Late afternoon scamper to Klondike. Populated. I chose to pick the only unoccupied site instead of intruding on others.

I read a front page article of the local paper that decried the ill effects of the primitive campers here at North Klondike. Yes, the area can be crowded, tonight is the most campers I have experienced here. The effects I see are campers off the official road but mostly withing 300′ of same. hence legal. I see absolutely no litter. Old cow shit. 2 outhouses are on the road for human waste. The article reported there are 650 official campsites in the area and they get filled. I did not investigate those sites, maybe they are in the paid private campgrounds.Ever stay in one? I haven’t either. If I complain about primitive campers being too close, these paid ones make you pay for that privilege. Fucking range land cows.

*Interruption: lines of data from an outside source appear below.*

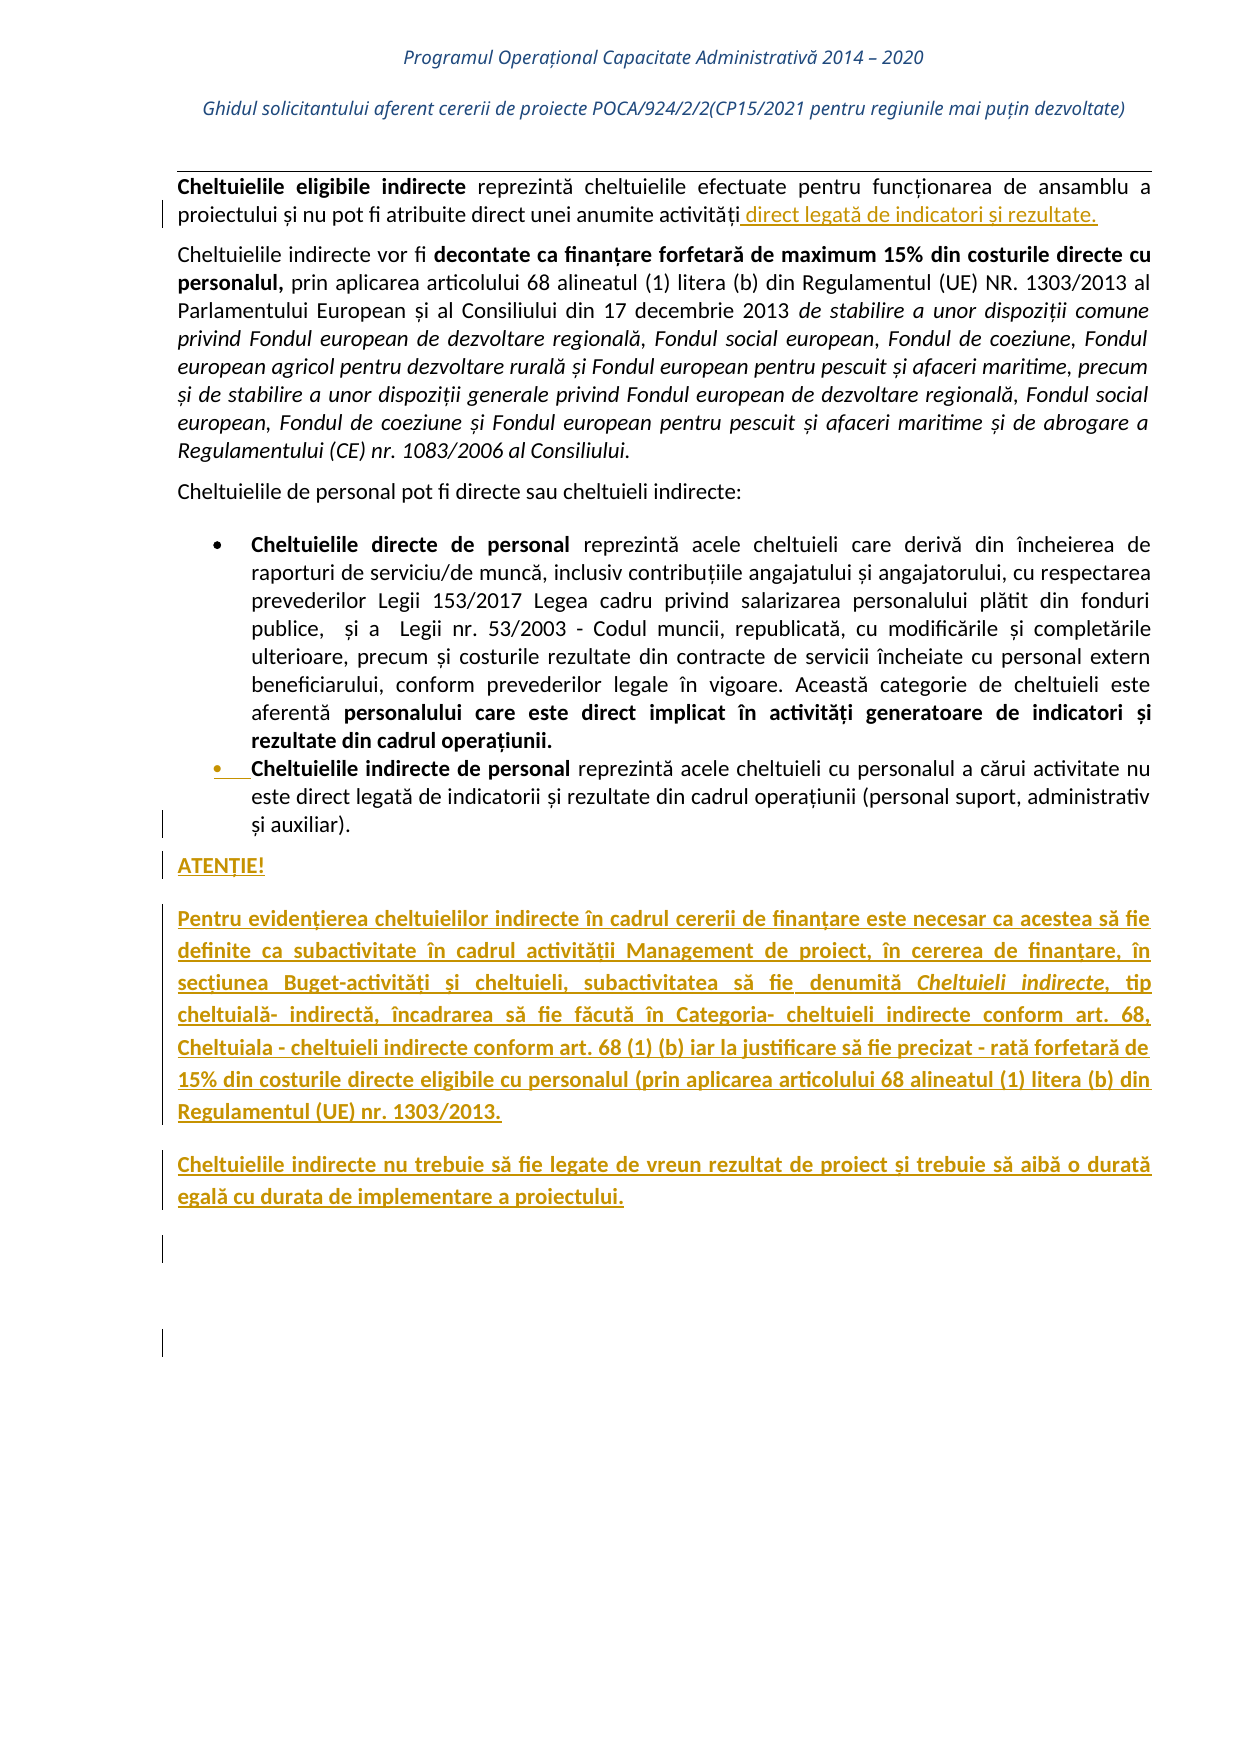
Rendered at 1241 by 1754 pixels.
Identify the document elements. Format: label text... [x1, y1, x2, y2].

text Cheltuielile eligibile indirecte reprezintă cheltuielile efectuate pentru funcţionarea de ansamblu a proiectului şi nu pot fi atribuite direct unei anumite activităţi [177, 172, 1152, 228]
text Cheltuielile de personal pot fi directe sau cheltuieli indirecte: [177, 477, 1152, 505]
list Cheltuielile indirecte de personal reprezintă acele cheltuieli cu personalul a cărui activitate nu este direct legată de indicatorii şi rezultate din cadrul operațiunii (personal suport, administrativ şi auxiliar). [213, 754, 1152, 838]
list Cheltuielile directe de personal reprezintă acele cheltuieli care derivă din încheierea de raporturi de serviciu/de muncă, inclusiv contribuţiile angajatului şi angajatorului, cu respectarea prevederilor Legii 153/2017 Legea cadru privind salarizarea personalului plătit din fonduri publice, și a Legii nr. 53/2003 - Codul muncii, republicată, cu modificările şi completările ulterioare, precum şi costurile rezultate din contracte de servicii încheiate cu personal extern beneficiarului, conform prevederilor legale în vigoare. Această categorie de cheltuieli este aferentă personalului care este direct implicat în activități generatoare de indicatori şi rezultate din cadrul operaţiunii. [213, 530, 1152, 754]
text Cheltuielile indirecte vor fi decontate ca finanțare forfetară de maximum 15% din costurile directe cu personalul, prin aplicarea articolului 68 alineatul (1) litera (b) din Regulamentul (UE) NR. 1303/2013 al Parlamentului European și al Consiliului din 17 decembrie 2013 de stabilire a unor dispoziții comune privind Fondul european de dezvoltare regională, Fondul social european, Fondul de coeziune, Fondul european agricol pentru dezvoltare rurală și Fondul european pentru pescuit și afaceri maritime, precum și de stabilire a unor dispoziții generale privind Fondul european de dezvoltare regională, Fondul social european, Fondul de coeziune și Fondul european pentru pescuit și afaceri maritime și de abrogare a Regulamentului (CE) nr. 1083/2006 al Consiliului. [177, 240, 1152, 464]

Horsethief XG is a paid BLM campground. This year a tent only site opened across the road from the fenced in anything goes units. The tents pay the same price but the entire site lacks the protective fence, hence cows graze and shit in the campground just like the primitive sites experience.

Planning on staying here for several days. Moab riding is so good. Lots of people think the same.

Reading Monkey Wrench Gang by Abbey. I read it first back in ’78, published in ’75, well before I had ever been here. I have local familiarity to tie his book to landmarks. Hayduke Lives.